Magnetic-field control of the electric polarization in BiMnO3

TL;DR

This paper develops a microscopic theory explaining how magnetic order influences electric polarization in BiMnO3, highlighting the role of spin-orbit interaction and demonstrating control of ferroelectricity via magnetic fields.

Contribution

It introduces a detailed microscopic model of multiferroicity in BiMnO3, linking magnetic order, spin-orbit effects, and electric polarization, supported by first-principles calculations.

Findings

Electric polarization driven by hidden antiferromagnetic order.

Spin-orbit interaction causes canted spin ferromagnetism.

Electric polarization can be controlled by magnetic field.

Abstract

We present the microscopic theory of improper multiferroicity in BiMnO3, which can be summarized as follows: (1) the ferroelectric polarization is driven by the hidden antiferromagnetic order in the otherwise centrosymmetric C2/c structure; (2) the relativistic spin-orbit interaction is responsible for the canted spin ferromagnetism.
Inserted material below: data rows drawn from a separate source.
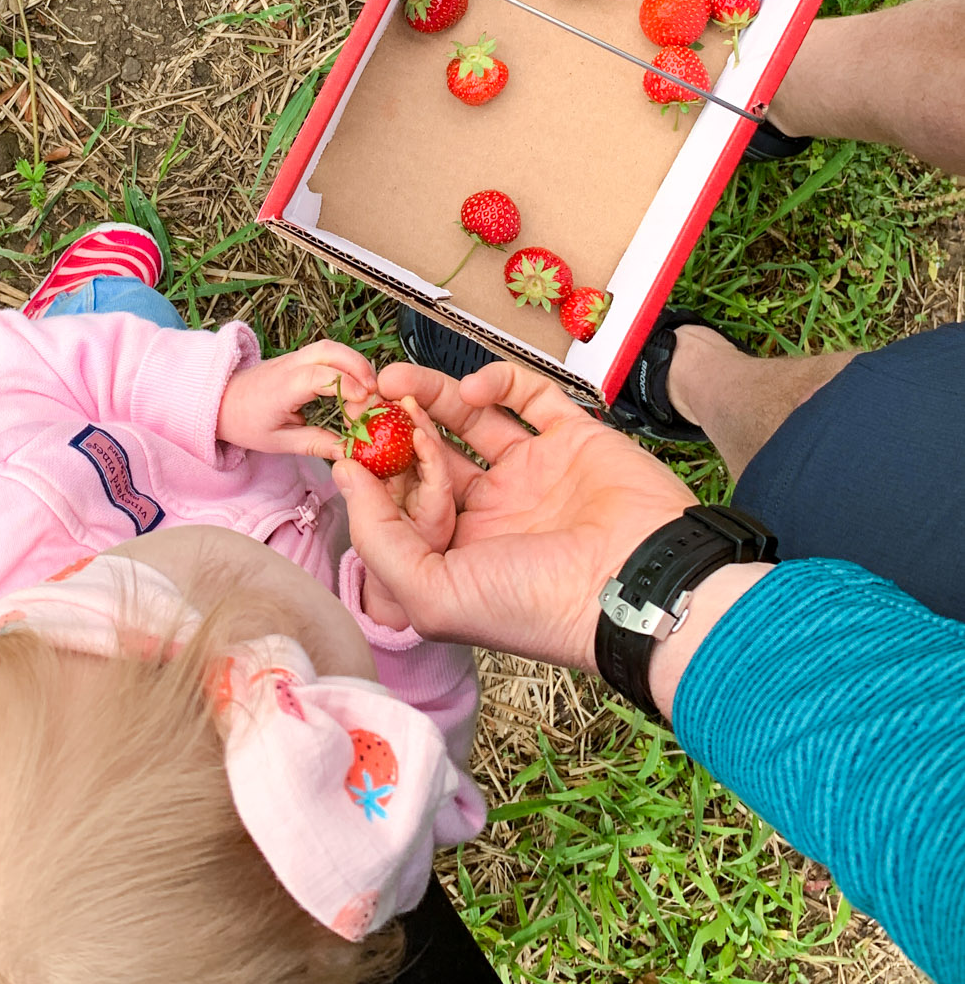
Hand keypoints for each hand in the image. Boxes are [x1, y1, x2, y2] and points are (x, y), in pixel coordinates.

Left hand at [216, 340, 375, 459]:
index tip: (364, 400)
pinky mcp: (297, 359)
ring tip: (370, 388)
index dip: (345, 384)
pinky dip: (345, 363)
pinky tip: (355, 383)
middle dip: (357, 365)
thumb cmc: (247, 423)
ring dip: (354, 362)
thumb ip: (313, 444)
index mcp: (282, 387)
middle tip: (375, 391)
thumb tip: (347, 452)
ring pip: (329, 347)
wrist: (220, 402)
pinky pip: (325, 353)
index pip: (317, 375)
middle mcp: (289, 366)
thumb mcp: (278, 442)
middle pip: (328, 350)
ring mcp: (293, 358)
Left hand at [333, 360, 694, 670]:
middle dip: (395, 425)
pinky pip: (529, 396)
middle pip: (432, 453)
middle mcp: (496, 512)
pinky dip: (499, 382)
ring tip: (395, 378)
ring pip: (471, 418)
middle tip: (366, 397)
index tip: (348, 442)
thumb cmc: (535, 605)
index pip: (406, 500)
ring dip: (431, 394)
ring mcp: (535, 472)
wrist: (638, 584)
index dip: (377, 471)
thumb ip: (380, 538)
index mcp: (462, 553)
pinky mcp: (572, 437)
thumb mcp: (433, 594)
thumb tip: (345, 474)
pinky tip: (476, 391)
Our analysis is supported by numerical calculations of electronic polarization using Berry's phase formalism, which was applied to the low-energy model of BiMnO3 derived from the first-principles calculations. We explicitly show how the electric polarization can be controlled by the magnetic field and argue that BiMnO3 is a rare and potentially interesting material where ferroelectricity can indeed coexist and interplay with the ferromagnetism.